Yang satu menekankan ketimuran dan pendidikan akhlak. Kekurangan Barat dalam mendewa-dewakan ilmu pengetahuan dan teknologi dikecam habis-habisan. Manusia Indonesia tidak boleh meniru kemerosotan akhlak di Barat. Model pendidikan yang cocok bagi Indonesia berbasis harmoni sosial.
Yang lain melihat masalah besar justru dalam diri manusia Indonesia. Indonesia tidak memiliki tradisi intelektual karena kultur selalu mencari harmoni. Kesopanan kepada guru lebih diutamakan daripada kerajinan dan inovasi. Padahal, manusia Indonesia perlu memiliki kegelisahan seperti di Barat, yang ingin melepas diri dari kungkungan alam dan setelah berjarak, menguasai alam dan mengeksplorasinya.
Untuk membangun tradisi intelektual seperti di Barat, manusia Indonesia menjadi lebih individualistis, egoistis, dan materialistis. Mustahil manusia Indonesia menjadi manusia Barat. Barat adalah Barat. Timur adalah Timur. Tetapi, otak Indonesia harus seperti otak Barat. Jepang adalah rujukan ideal untuk bangsa maju dan tetap tradisional.
Daripada mengharap alih iptek, senjata Barat itu harus direbut. Haus ilmu adalah kunci kemajuan dan kemandirian bangsa. Untuk itu, sistem pendidikan nasional harus memikirkan kekurangan di Indonesia, bukan kekurangan di Barat. Kemerosotan akhlak di Barat adalah urusan di sana. Urusan orang Indonesia adalah mengejar pengetahuan.

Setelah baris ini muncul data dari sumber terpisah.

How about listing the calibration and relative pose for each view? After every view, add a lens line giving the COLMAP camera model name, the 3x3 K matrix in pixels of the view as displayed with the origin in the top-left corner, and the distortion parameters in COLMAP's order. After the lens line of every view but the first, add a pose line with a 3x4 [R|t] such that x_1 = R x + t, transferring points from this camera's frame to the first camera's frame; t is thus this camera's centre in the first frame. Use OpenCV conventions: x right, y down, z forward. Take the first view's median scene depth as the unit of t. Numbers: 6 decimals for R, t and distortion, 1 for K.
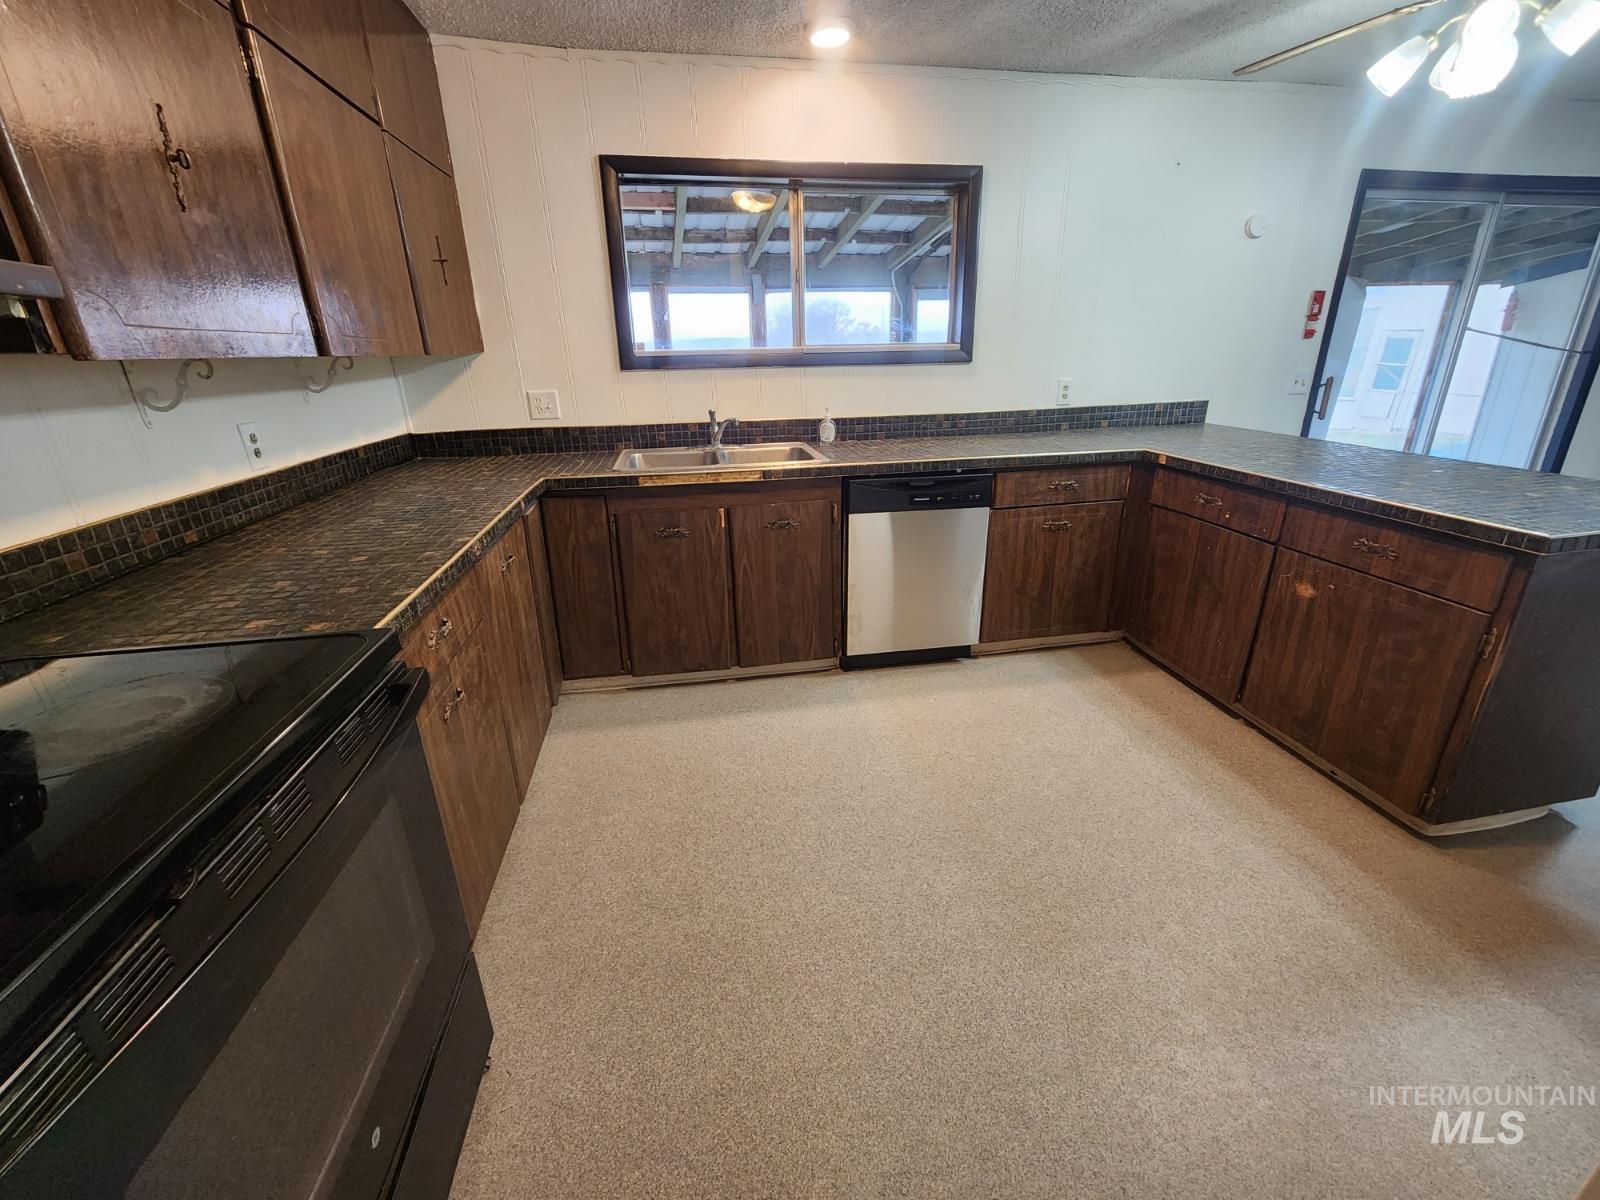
lens RADIAL K [[650.4, 0, 799.4], [0, 650.4, 588.6], [0, 0, 1]] dist [-0.003640, -0.000142]
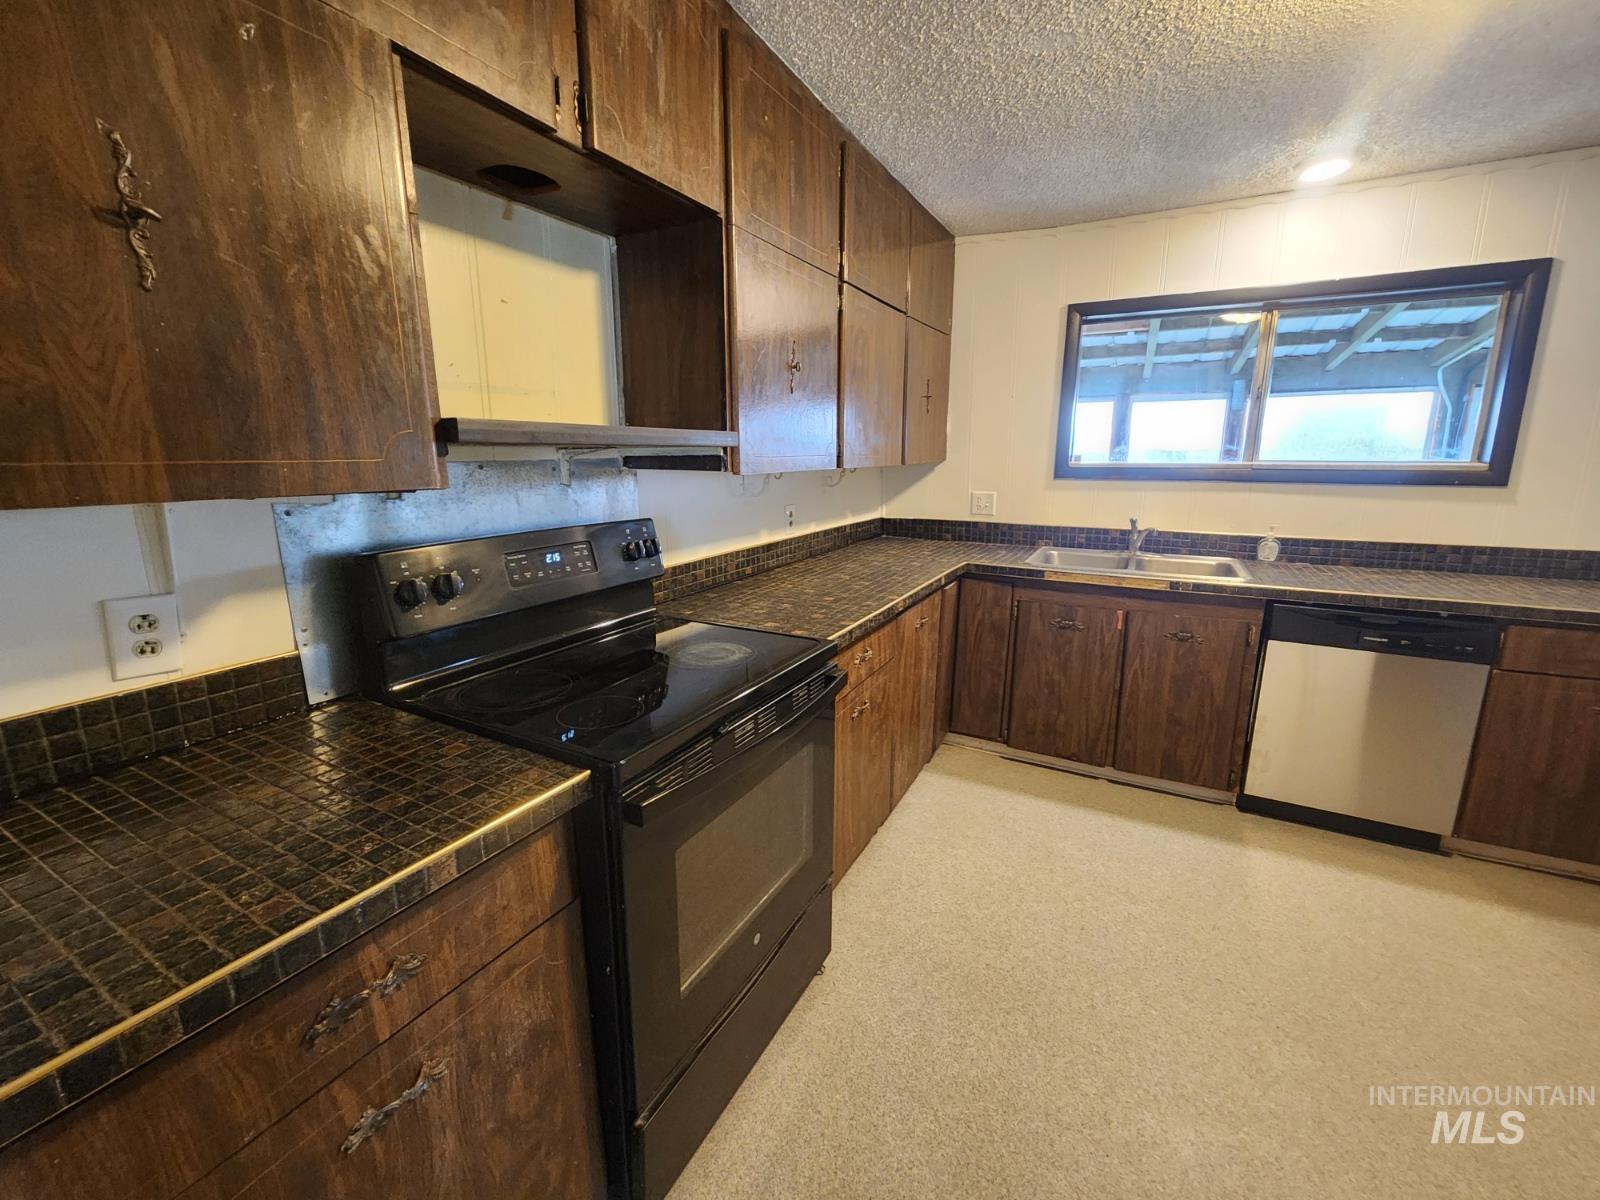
lens RADIAL K [[650.4, 0, 800.2], [0, 650.4, 584.2], [0, 0, 1]] dist [-0.003640, -0.000142]
pose [[0.784450, 0.140839, -0.603989, 0.098893], [-0.224882, 0.972190, -0.065376, 0.019530], [0.577985, 0.187111, 0.794307, -0.136444]]
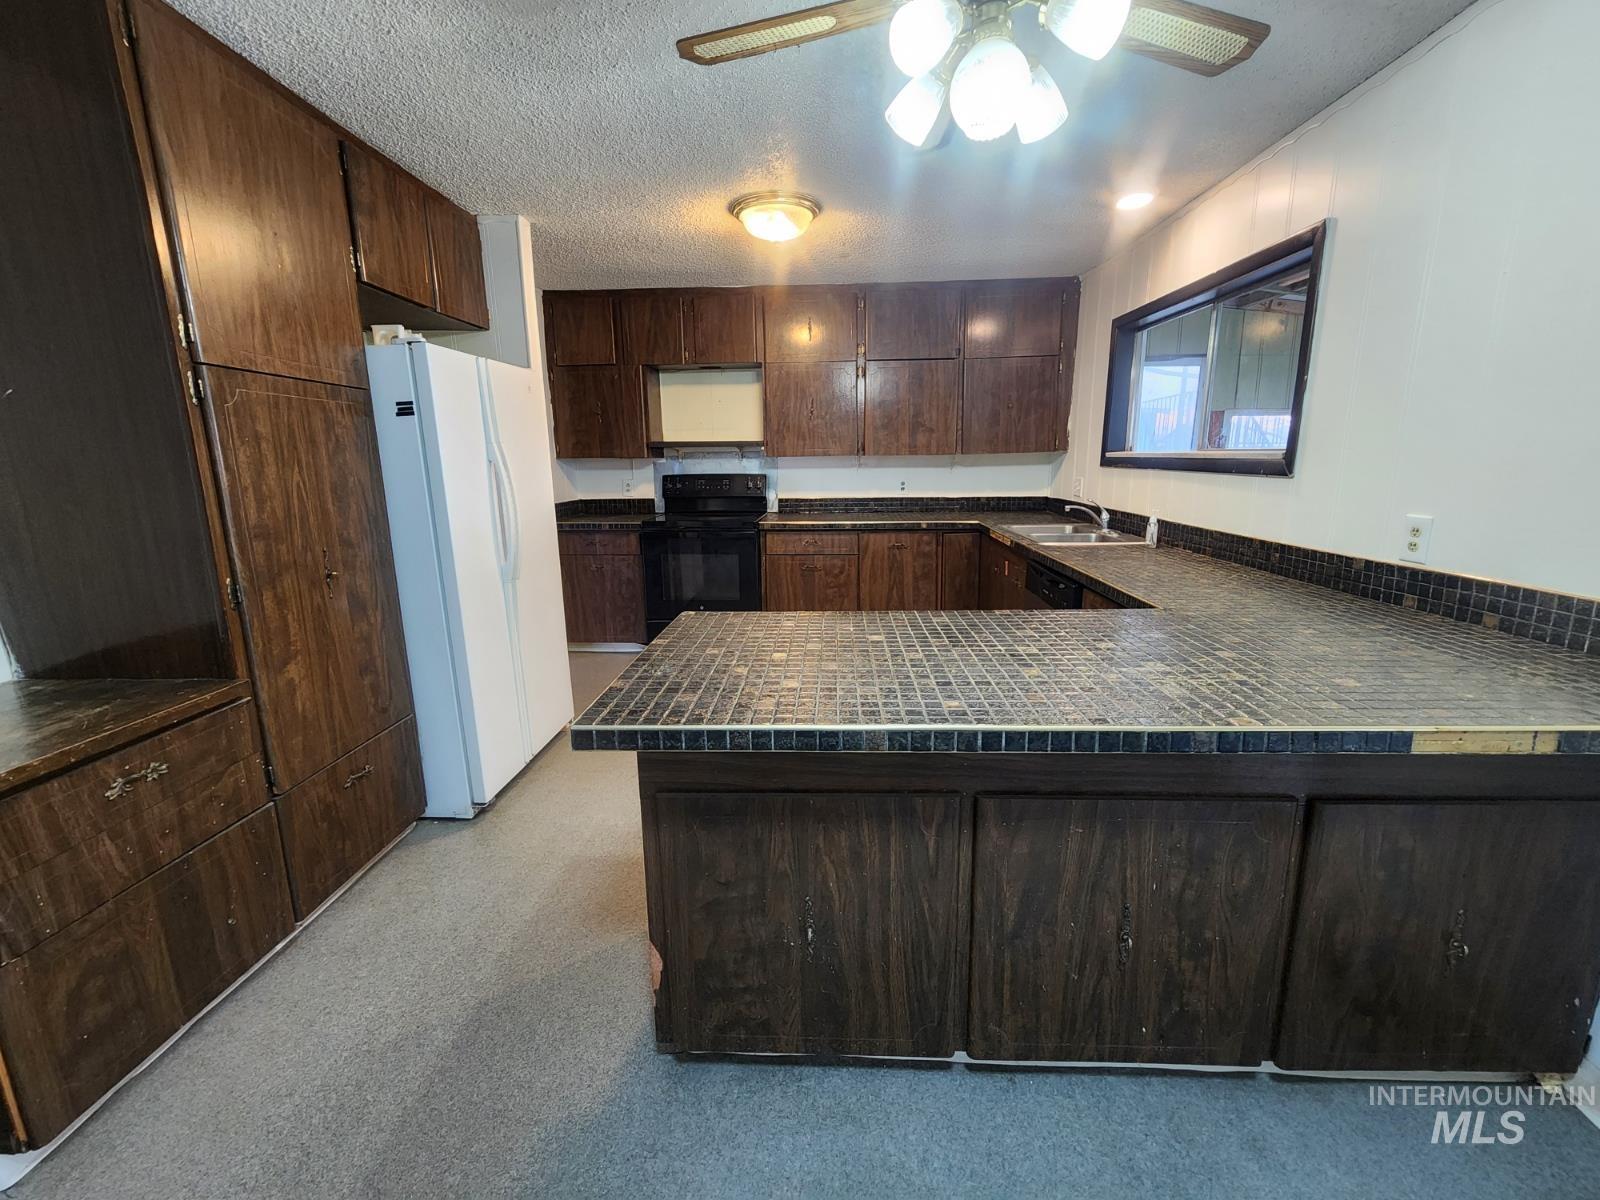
lens RADIAL K [[650.4, 0, 800.3], [0, 650.4, 585.9], [0, 0, 1]] dist [-0.003640, -0.000142]
pose [[-0.221936, 0.215592, -0.950928, 1.324273], [-0.319561, 0.905304, 0.279830, -0.320988], [0.921209, 0.365984, -0.132025, 0.769483]]
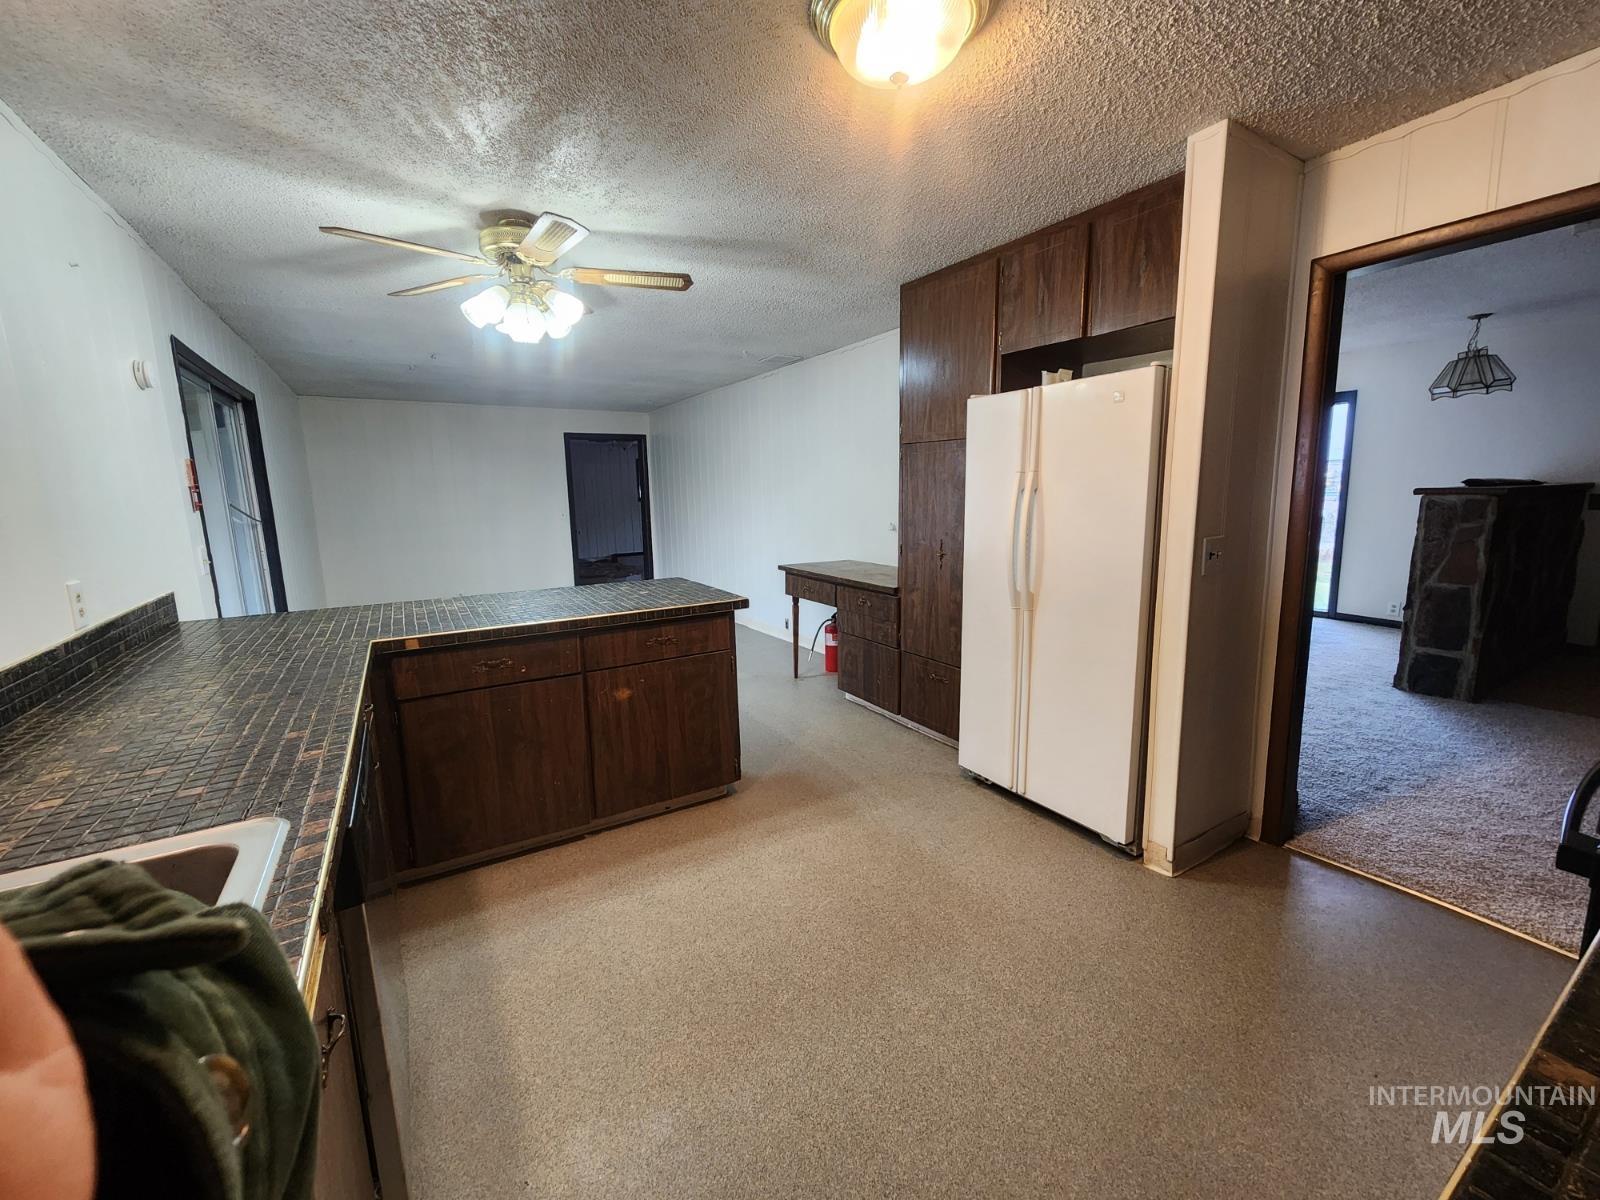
lens RADIAL K [[650.4, 0, 799.1], [0, 650.4, 588.0], [0, 0, 1]] dist [-0.003640, -0.000142]
pose [[-0.361338, -0.110055, 0.925917, -0.387490], [0.352497, 0.903195, 0.244916, -0.297622], [-0.863238, 0.414881, -0.287565, 0.794184]]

Kita tidak menutup mata dengan realitas kemerosotan akhlak di negeri sendiri, tetapi janganlah Barat dijadikan kambing hitam kekurangan kita. Kemerosotan akhlak sudah lama ada. Kebobrokan bersumber di hati. Juga jangan sampai pendidikan nasional dibebankan tanggung jawab berlebihan dalam soal akhlak yang semestinya menjadi tanggung jawab keluarga.
Atmosfer pendidikan nasional kental dengan suasana feodal. Pemerintah merasa tahu yang terbaik. Guru merasa tahu yang terbaik. Namun, gairah dan apresiasi pelajar kita untuk menuntut ilmu masih rendah. Kita jauh dari substansi polemik kebudayaan.